Eurovegas – Eine Liebeserklärung an die Großtrappe – Ami go home!

Bin weder verwandet noch verschwägert. Zähle auch aktuell keine Großtrappe zu meinem engeren Freundeskreis. Obwohl uns einiges verbindet, wir haben beide eine eigene sonderbare Homepage, wir fühlen uns auf einen Kilometer gestört (besonders beim Verfassen des immer heiklen Editorials) und – jetzt zitiere ich – „In Vollbalz stehend bildet das breit aufgefächerte Untergefieder des Stoßes den höchsten Punkt des Körpers und der zuckende, weiße Federball lockt paarungsbereite Weibchen über große Entfernungen an“ (Quelle:  www.grosstrappe.at) – genau das ist auch meine Methode in Zeiten der Vollbalz. Also quasi immer.

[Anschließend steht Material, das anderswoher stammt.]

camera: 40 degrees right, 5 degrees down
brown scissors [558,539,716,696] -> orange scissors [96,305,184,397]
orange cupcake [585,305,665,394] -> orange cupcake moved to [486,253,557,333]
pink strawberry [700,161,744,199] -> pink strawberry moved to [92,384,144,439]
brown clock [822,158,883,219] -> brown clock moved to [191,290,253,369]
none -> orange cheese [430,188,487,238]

Jetzt soll es also tatsächlich passieren. Wegen des großen Erfolges in der Wüste jetzt bald auch in Ihrer Nähe. Las Vegas kommt nach Europa und das angeblich in das verschlafene ungarische Örtchen Bezeneye. Beziehungsweise rund um die Region und genau da liegt das Problem. Oder besser formuliert:  Genau da fliegt das Problem. Bis zu sechzehn Kilo schwer und trotzdem flugfähig. Da braucht man auch als Großtrappe eine lange Landebahn und hinterlistige Strom- und Telefonkabel gehen einmal gar nicht.

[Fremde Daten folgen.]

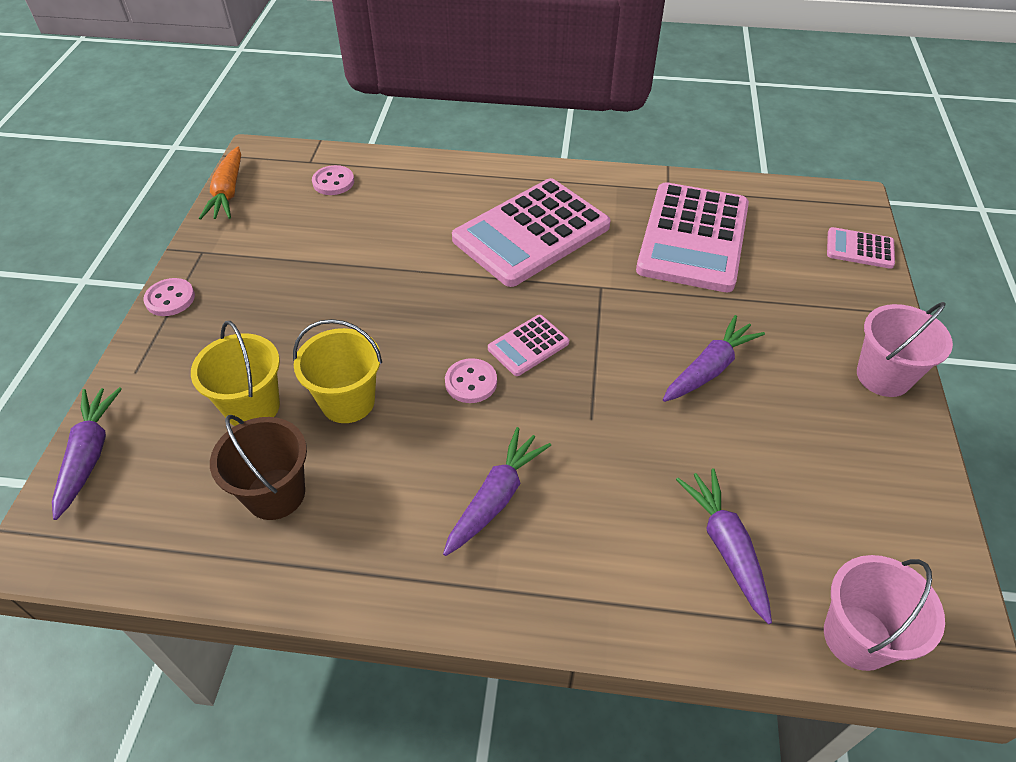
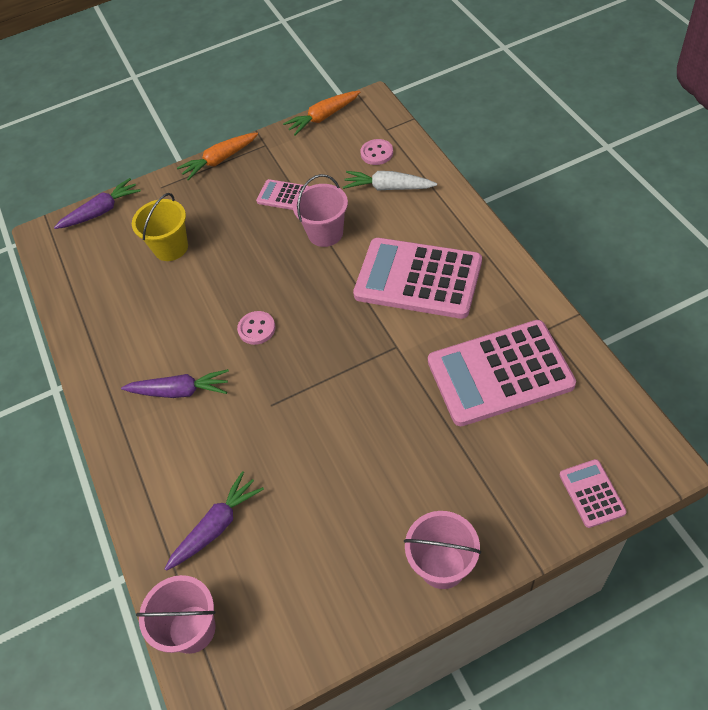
camera: 65 degrees right, 5 degrees up
pink button [144,278,195,316] -> orange carrot [177,133,258,181]
brown bucket [210,415,307,520] -> none
yellow bucket [293,319,382,423] -> none
pink calculator [488,315,569,376] -> pink calculator moved to [256,179,309,210]
purple carrot [663,315,765,402] -> none
none -> pink bucket [293,174,348,247]
none -> white carrot [343,171,437,190]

Wenn mein geschätzter Kollege Martin Tschiggerl von der „milliardenschweren Hard Rock Gruppe“ schreibt, dann wird diese schon Geld, Anwälte und Lobbyisten haben. Wobei bisher dachte ich die grandiosen AC/DC wären die einzig „milliardenschweren“ im Business. Von dieser unmusikalischen Investorengruppe hatte ich bisher noch nie etwas gehört. Was aber nichts heißt, Bernie Madoff kannte ich schließlich auch nicht bis er in Aktenzeichen XY gesucht wurde (wenn mich meine Erinnerung jetzt nicht täuscht).

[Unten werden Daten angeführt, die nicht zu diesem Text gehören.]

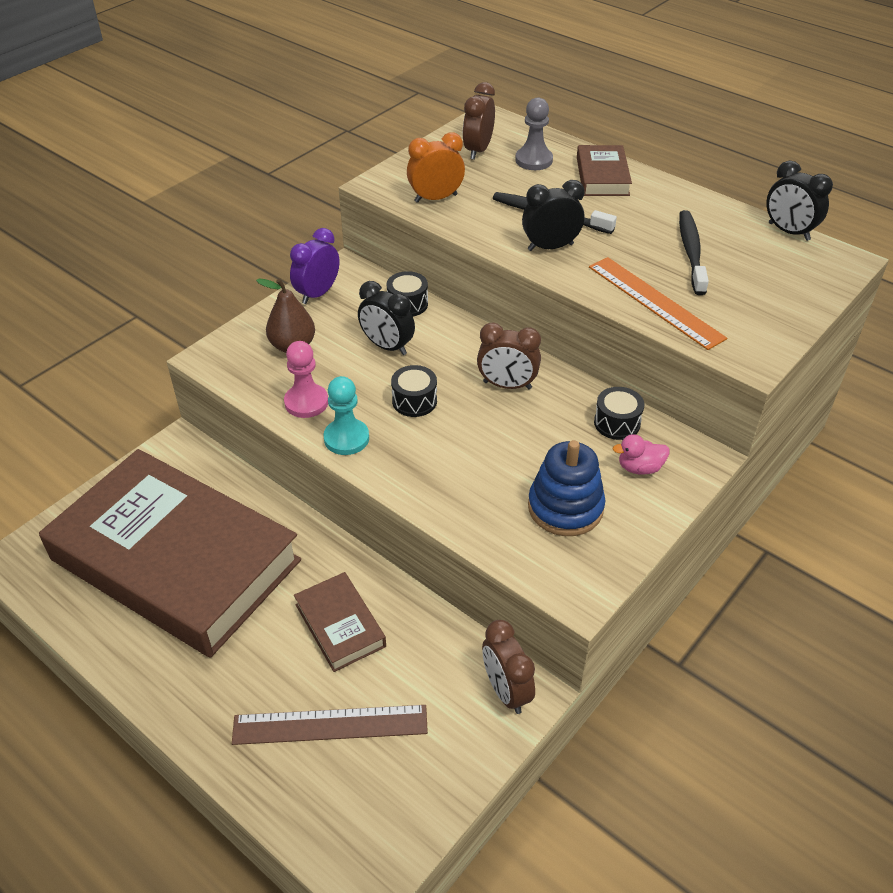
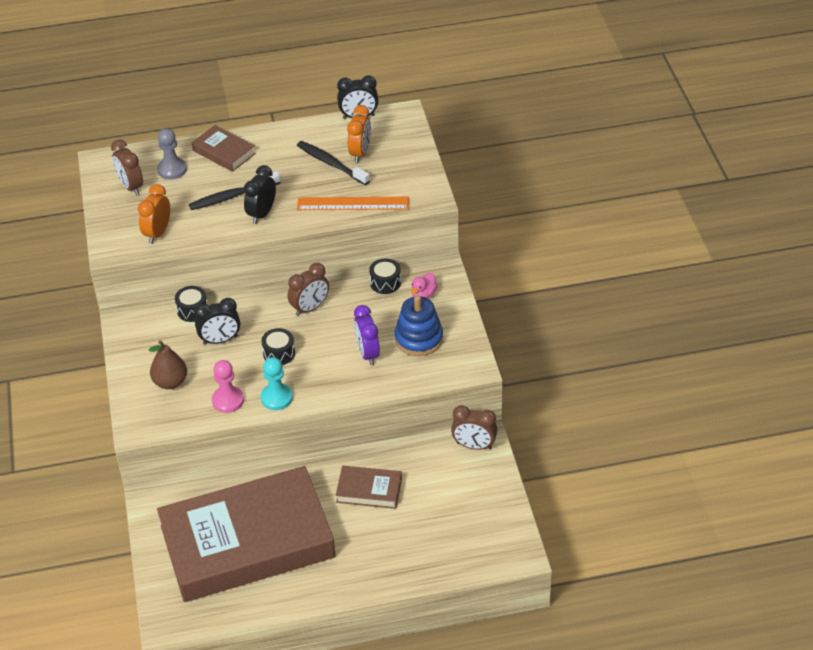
camera: 50 degrees left, 0 degrees up
brown ruler [232,705,428,745] -> none
purple clock [290,228,339,304] -> purple clock moved to [354,305,380,365]
none -> orange clock [347,105,371,163]

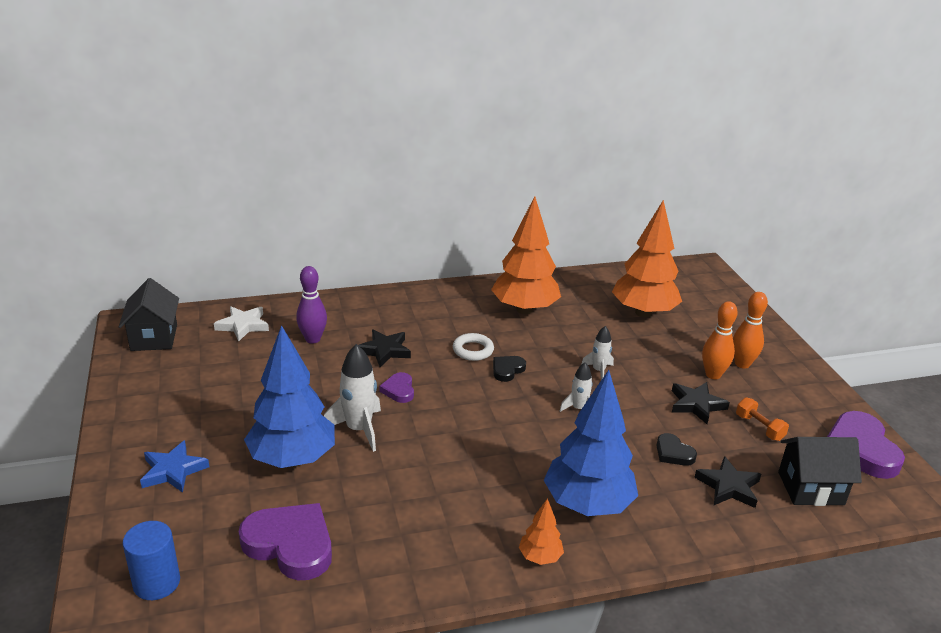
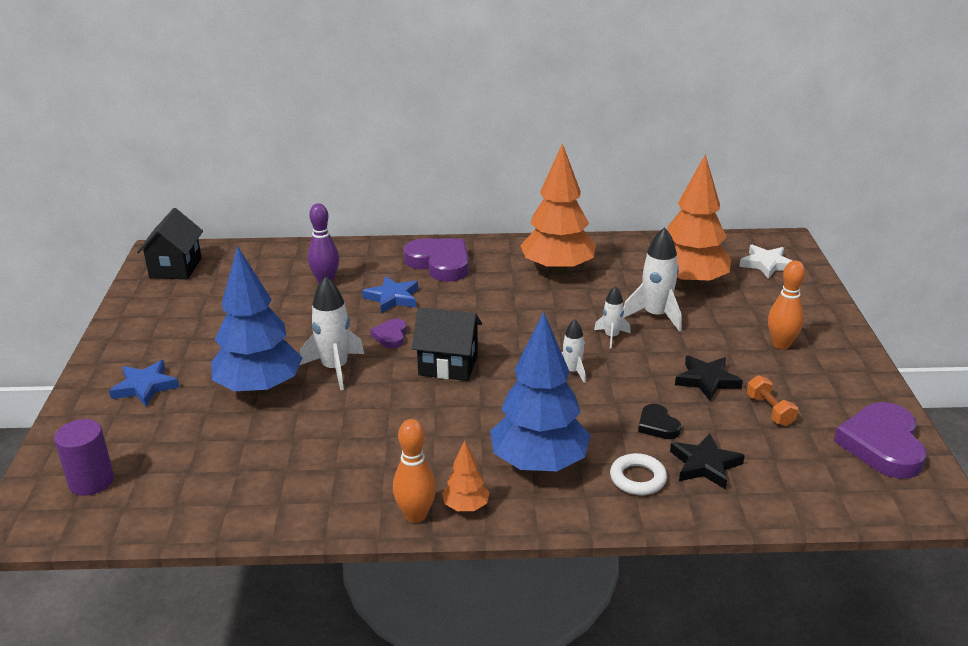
camera: 15 degrees right, 0 degrees up
blue cylinder [122,521,180,600] -> purple cylinder [54,419,114,496]
white star [214,306,269,342] -> white star moved to [739,245,793,279]
purple heart [239,503,332,580] -> purple heart moved to [404,238,469,282]
black star [358,329,411,367] -> blue star [362,276,418,313]
white ring [453,333,494,361] -> white ring moved to [610,453,667,495]
black heart [493,356,526,382] -> none
orange bowling pin [702,301,738,379] -> orange bowling pin moved to [393,419,436,523]
black house [778,437,862,506] -> black house moved to [412,307,482,381]
none -> white rocket [623,227,682,332]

Aber zurück zum Thema. Eurovegas soll jetzt tatsächlich kommen und die Großtrappe ist im Weg. Und weil ich prinzipiell an das Gute glaube, werden die Vogelschützer gewinnen und das ist auch gut so. Europa ist anders, ja geradezu fantastisch anders und zu recht stolz darauf. Wir bauen uns kein Venedig aus Plastik, wir haben das echte und wir brauchen auch keine ägyptische Kunst aus Pappe, Generationen von Königen und Prinzen haben alles gestohlen, was man transportieren konnte. Deswegen stehen die Pyramiden ja auch noch da, wo sie gebaut wurden. Das hat nicht mal der Kasimir I. der Große geschafft trotz polnischer Kompetenz. Außerdem gibt es dieses gesunde europäische Misstrauen vor der Gigantomanie an sich. Irgendwie sind wir doch alle ein wenig Franzosen und ein wenig individuell. Wer will schon in einer Bettenburg mit tausend Betten pennen und wer will schon mit einem Zimmermädchen schlafen, die ein Namensschild trägt und für die Mitarbeiter-Zeitung des Hotels arbeitet. Ich ganz sicher nicht und abgesehen davon bin ich für die frei verhandelbare Minibar und den uneingeschränkten Schutz der Großtrappe.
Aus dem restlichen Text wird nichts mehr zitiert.